Cemetery in Effingham County, Illinois

Ramsey Cemetery is a cemetery located in Effingham County, Illinois, with the nearest town being Shumway, Illinois. The cemetery is one of the oldest in the area and was created in 1851 with the burial of Alexander Ramsey. The main attraction is the collection of caves that are situated near the cemetery. It has also been nicknamed the Casbar Cemetery.

==Location==
Ramsey Cemetery is located in Effingham County. It is approximately six miles away from the intersection of the Interstate 57 and Interstate 70. The cemetery is situated at the gateway to Little Egypt, which is a nickname given to the area of Southern Illinois. Next to the graves are a collection of caves, or rock shelters. These caves are made of sandstone and are thousands of years old. Generations of people have carved names, words, and declarations of love into the walls of rock.

==History==
Ramsey Cemetery began as a private project in 1851 with the burial of 29-year-old Alexander Ramsey. Within the next three years, three more Ramseys were buried, and it soon became a community cemetery. Although it is unsure how it became nicknamed the Casbar Cemetery, there are many attempted explanations. One of these is that the nickname came from the song "Rock the Casbah," by The Clash. Others speculate that the name came from "Algiers," a popular movie from 1938, first introducing many Americans to the Casbah, the center of the city Algeria, Algiers.
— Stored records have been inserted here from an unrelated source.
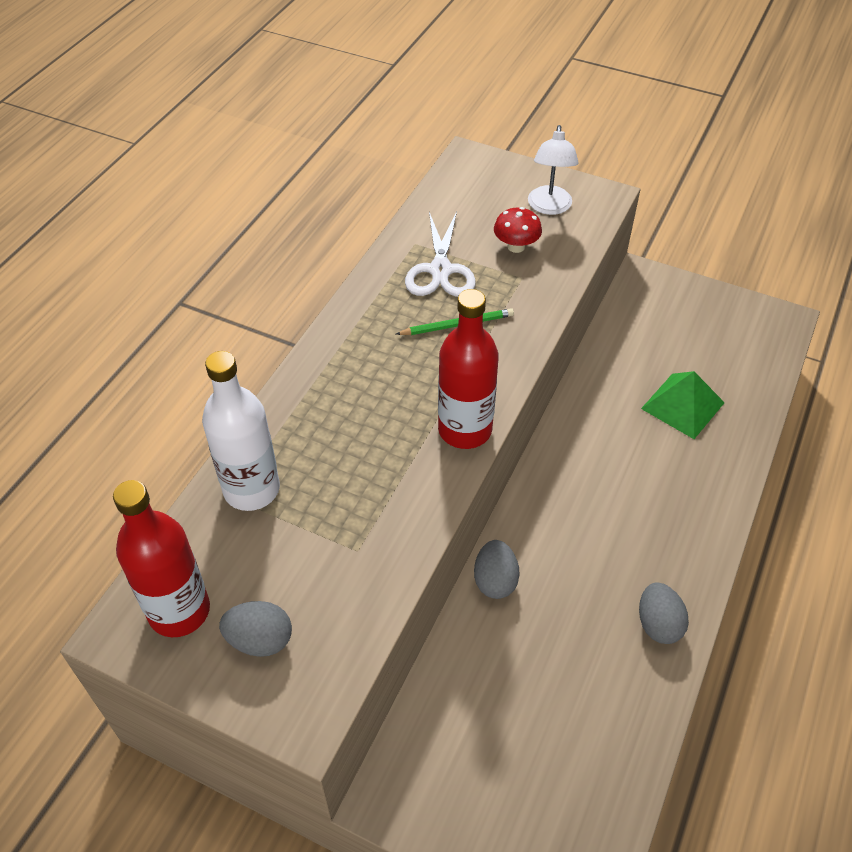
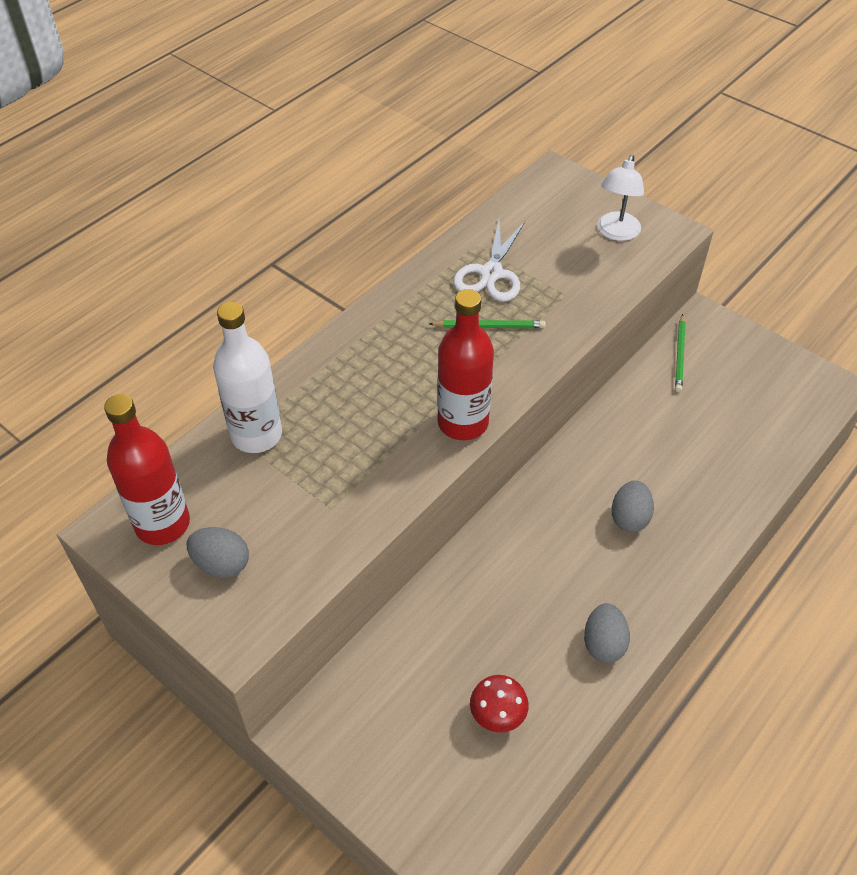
camera: 15 degrees right, 0 degrees up
grey egg [474,540,520,599] -> grey egg moved to [611,480,654,532]
red mushroom [494,207,542,253] -> red mushroom moved to [470,675,529,733]
green pyramid [641,371,725,439] -> none
none -> green pencil [675,314,686,392]

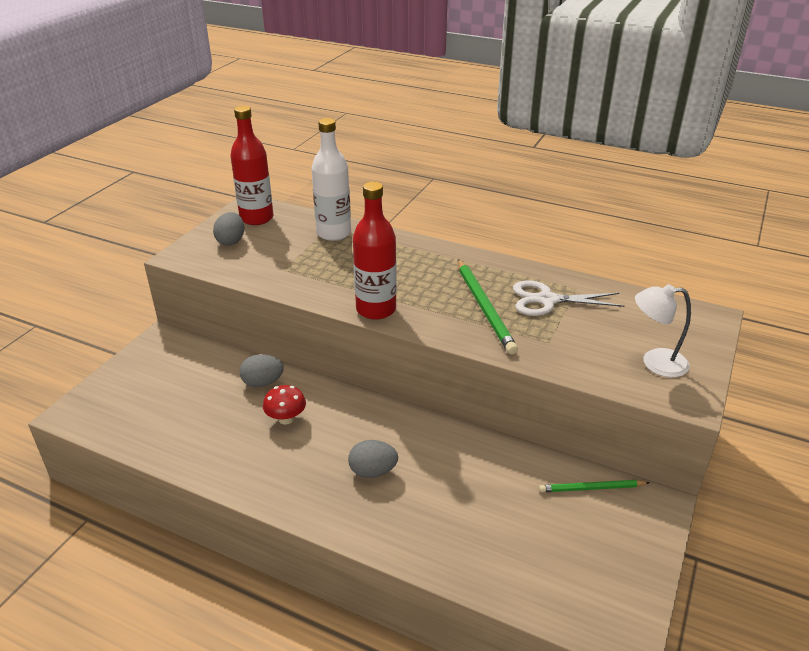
camera: 75 degrees right, 15 degrees down
green pencil [429,320,546,328] -> green pencil [458,259,518,354], size x1.66
red mushroom [470,675,529,733] -> red mushroom moved to [263,385,306,425]
grey egg [584,603,630,663] -> grey egg moved to [240,354,284,387]

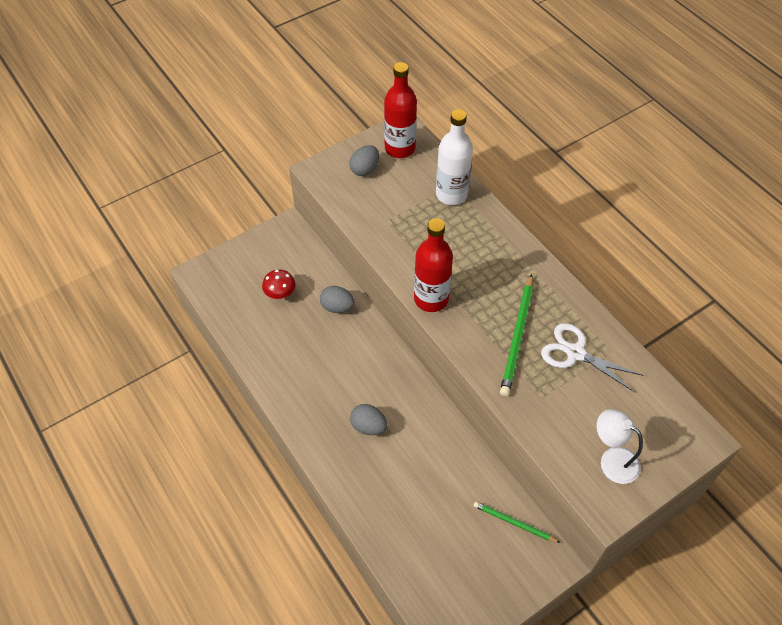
camera: 30 degrees right, 20 degrees up
red mushroom [263,385,306,425] -> red mushroom moved to [262,269,295,299]

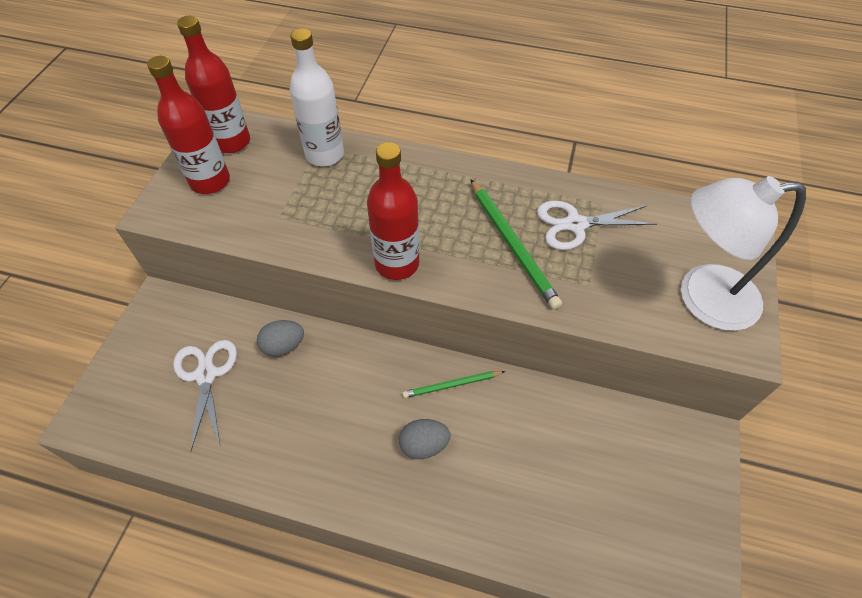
camera: 40 degrees left, 0 degrees up
red mushroom [262,269,295,299] -> white scissors [173,340,237,452]
grey egg [349,145,379,176] -> red bottle [147,56,230,194]
green pencil [473,501,560,543] -> green pencil moved to [402,371,505,398]
white lamp [597,409,643,484] -> white lamp [681,176,806,331], size x1.71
A small chapel also used to accompany the grounds from the 1920s to the 1960s to benefit mourners of the cemetery. A young man in the 1960s drove out to the cemetery and shot himself inside of the chapel. The chapel has since been torn down due to vandalism.

==Professional work==
Ramsey Cemetery has been mentioned in the works of Legends and lore of Illinois by Michael Kleen. It is a monthly publication that featured Ramsey Cemetery in February 2009. Each issue focuses on a unique location in Illinois and the experiences that the team go through while at a site. The magazine focuses on a unique location every issue, and contains factual information about the location, as well as personal experiences of the team.

Ramsey Cemetery was also mentioned in the book The Illinois Road Guide to Haunted Locations, by Chad Lewis and Terry Fisk.